“Took the long way home but it wasn’t long enough,” one video game starts. The point of the game is not to escape from the cops or to accomplish a robbery. The point turns out to be much more poignant. Long Time Coming: A Game about Pointed Conversations by Sagan Lee and Nadie Lessio is about coming home to your boyfriend, trying to avoid letting on about being unfaithful.

This was just one of the games in Leaps and Maneuvers, currently on view at the Women’s Studies Research Center in the Kniznick Gallery. The exhibit, which opened last Tuesday, features video games created by women and other people conventionally discriminated against in the gaming industry. The works come from participants of Dames Making Games, a Toronto-based non-profit that seeks to, according to its website, “run a wide range of programs and events for women, non-binary, gender nonconforming, trans and queer folks interested in games.”

On Wednesday, Soha Kareem, a director at Dames Making Games, came to speak at the WSRC about her organization and what it is fighting against. She talked about how women in gaming, in addition to being discriminated against, have repeatedly been harassed. As an example, she used Anita Sarkeesian—an activist who speaks out about misogyny in the gaming culture and has received death, rape and bomb threats because of it.

In an email to the Justice, the Rosalie and Jime Shane curator and director of the arts, Susan Metrican, said that Sarkeesian was actually her inspiration for the exhibit. “Somehow I stumbled upon Anita Sarkeesian’s video web series called Feminist Frequency … and then started to do research about video game exhibitions,” she said. “I found that DMG had shown their work at the Art Gallery of Ontario, and I was very curious about that because I hadn’t had any experience mounting an interactive exhibition before.”

The games displayed are largely socially conscious and many of them have strong take-away messages. They are certainly not technologically advanced, with pixelated words and images, and very simple capabilities. But the games take on complex and real-world issues, causing the player to think about greater contexts than simply shooting the bad guys.

The first attraction in the exhibit is a television that plays on a loop—portraying the games on view, played by an automated mouse. But the fun part is the next station, where viewers of the exhibit can see how the games work for themselves.
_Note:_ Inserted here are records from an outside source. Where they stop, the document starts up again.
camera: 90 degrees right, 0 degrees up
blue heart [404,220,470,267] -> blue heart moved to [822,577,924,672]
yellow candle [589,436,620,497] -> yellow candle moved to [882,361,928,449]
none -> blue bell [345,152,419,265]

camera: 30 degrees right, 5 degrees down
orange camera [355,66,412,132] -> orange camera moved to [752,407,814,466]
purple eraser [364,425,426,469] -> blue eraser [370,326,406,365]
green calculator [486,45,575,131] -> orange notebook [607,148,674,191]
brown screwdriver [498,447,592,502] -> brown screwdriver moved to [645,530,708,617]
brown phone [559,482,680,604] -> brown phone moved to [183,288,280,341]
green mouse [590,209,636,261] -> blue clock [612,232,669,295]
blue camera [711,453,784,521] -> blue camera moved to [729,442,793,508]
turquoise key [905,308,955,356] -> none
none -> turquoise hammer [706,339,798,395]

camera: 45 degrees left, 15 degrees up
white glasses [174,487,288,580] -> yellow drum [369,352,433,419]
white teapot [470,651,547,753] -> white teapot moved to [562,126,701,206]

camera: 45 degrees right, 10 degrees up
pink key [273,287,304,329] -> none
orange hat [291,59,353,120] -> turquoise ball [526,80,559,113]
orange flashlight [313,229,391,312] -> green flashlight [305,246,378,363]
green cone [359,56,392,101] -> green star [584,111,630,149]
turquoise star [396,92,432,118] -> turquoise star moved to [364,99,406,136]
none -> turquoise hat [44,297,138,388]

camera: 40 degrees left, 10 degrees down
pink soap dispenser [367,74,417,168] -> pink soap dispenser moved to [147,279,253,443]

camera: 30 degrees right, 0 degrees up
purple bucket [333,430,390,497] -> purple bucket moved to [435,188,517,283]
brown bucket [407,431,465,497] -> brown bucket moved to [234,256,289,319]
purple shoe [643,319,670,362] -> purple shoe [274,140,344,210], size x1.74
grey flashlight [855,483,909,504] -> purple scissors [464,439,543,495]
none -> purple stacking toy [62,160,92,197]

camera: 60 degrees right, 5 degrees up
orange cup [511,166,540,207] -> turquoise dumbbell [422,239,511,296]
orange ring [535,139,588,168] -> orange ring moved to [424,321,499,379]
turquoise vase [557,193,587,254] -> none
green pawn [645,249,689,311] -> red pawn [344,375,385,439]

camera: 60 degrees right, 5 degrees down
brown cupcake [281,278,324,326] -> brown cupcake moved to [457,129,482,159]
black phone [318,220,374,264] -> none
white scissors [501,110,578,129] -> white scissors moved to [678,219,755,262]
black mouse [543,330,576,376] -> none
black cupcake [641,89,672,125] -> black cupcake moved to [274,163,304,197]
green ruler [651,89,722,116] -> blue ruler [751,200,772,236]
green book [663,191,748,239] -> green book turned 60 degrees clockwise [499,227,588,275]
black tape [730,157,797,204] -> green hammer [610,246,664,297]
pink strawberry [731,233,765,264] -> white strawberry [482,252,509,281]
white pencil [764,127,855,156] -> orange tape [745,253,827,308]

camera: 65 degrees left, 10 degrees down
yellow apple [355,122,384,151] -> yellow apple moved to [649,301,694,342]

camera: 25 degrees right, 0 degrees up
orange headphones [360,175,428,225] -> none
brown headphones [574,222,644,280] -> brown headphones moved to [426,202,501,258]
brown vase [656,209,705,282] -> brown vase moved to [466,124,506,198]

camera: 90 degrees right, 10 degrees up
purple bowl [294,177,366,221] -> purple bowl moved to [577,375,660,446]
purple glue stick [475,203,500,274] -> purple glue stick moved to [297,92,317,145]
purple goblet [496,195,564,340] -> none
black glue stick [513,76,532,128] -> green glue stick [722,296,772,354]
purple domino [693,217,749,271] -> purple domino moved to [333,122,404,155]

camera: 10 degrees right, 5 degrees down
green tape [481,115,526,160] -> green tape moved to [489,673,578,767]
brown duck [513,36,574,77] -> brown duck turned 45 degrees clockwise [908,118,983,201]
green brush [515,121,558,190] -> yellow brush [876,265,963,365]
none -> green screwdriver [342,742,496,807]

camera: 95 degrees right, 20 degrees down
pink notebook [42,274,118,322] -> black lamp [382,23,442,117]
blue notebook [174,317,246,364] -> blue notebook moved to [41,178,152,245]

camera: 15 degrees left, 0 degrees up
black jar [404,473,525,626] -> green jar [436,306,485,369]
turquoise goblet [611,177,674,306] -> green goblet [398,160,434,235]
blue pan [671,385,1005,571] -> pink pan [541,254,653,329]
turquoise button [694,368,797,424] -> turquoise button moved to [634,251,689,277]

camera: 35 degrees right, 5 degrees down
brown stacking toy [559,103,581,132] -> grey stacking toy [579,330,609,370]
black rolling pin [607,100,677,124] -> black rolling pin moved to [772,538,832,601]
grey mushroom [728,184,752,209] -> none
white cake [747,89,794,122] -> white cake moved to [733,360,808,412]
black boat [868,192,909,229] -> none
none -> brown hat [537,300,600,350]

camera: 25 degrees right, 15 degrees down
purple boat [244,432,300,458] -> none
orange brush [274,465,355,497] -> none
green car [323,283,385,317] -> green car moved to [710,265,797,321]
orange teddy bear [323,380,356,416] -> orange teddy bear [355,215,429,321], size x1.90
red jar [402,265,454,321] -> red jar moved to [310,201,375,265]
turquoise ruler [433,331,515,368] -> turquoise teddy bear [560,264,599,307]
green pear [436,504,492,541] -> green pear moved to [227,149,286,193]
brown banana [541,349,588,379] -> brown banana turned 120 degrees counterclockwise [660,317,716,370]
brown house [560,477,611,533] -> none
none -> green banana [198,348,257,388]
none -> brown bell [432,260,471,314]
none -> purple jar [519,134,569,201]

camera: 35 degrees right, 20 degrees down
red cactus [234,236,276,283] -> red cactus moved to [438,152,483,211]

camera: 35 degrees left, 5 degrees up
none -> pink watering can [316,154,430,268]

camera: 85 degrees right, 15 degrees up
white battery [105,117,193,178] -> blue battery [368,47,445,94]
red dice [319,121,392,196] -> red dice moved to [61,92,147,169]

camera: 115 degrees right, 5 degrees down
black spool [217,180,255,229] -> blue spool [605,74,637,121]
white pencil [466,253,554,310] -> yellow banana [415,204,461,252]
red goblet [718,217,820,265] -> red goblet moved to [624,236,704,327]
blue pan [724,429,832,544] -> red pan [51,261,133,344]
BrokenFolx by Arielle Games depicts four characters, each in difficult situations they encounter concerning their gender identity. The player clicks through each of their stories in which the character and another off-screen character engage in a dialogue. The player does not make any active decisions in the game except for choosing in which order to play the stories and is free to click through at his or her own pace. One character is a feminine-appearing cat who is conversing with her family members. It is clear from the conversations that the character has recently come out. The father suggests that he is entitled to some father-son time. The brother suggests it’s just a phase. The father ends up spewing hateful slurs in a text message. The scenarios are heartbreaking and some are deeply disturbing. But once the player clicks through all the characters, the game ends on a heart-warming note saying that whatever happens, “We always, always, always heal.”

In Phone Home by Jen Costa, Kaitlin Smith and Noreen Rena, the player must navigate a call with the character’s mother. The player has multiple options from the first scene, when they decide to pick up the phone, until the end, when the mother tells the daughter to tell her brother to get a hair cut. There did not seem to be an explicit point to the game, but it was interesting and refreshing in the authenticity and mundane nature of the playing experience.

The final station is a computer-automated tarot card selector named Techno Tarot. The player sits in an alcove at a table laden with candles and rocks. Music plays in the background. The experience is a relaxing one even as the tarot card reading experience is very robotic—with a robotic voice reading the cards and a blue robot figure shown to represent the card reader.

Although the exhibit was very impressive, there could have been additional context about the organization Dames Making Games and about the games themselves. There were small cards near the gaming stations, but the information was not clearly accessible and the quotes on the wall did not suffice.

There were also some technical difficulties with the games. Metrican commented, “The games in the show are indie games, so a player might encounter some bugs along the way. I would say if you do encounter a problem with a game, it’s probably because there are too many running at one time!”

“The truth has a tendency to slip out when you least expect it,” read one of the last scenes of Long Time Coming.” The same can be said for this groundbreaking exhibit where the truth about what people can do can be found in these extraordinary video games.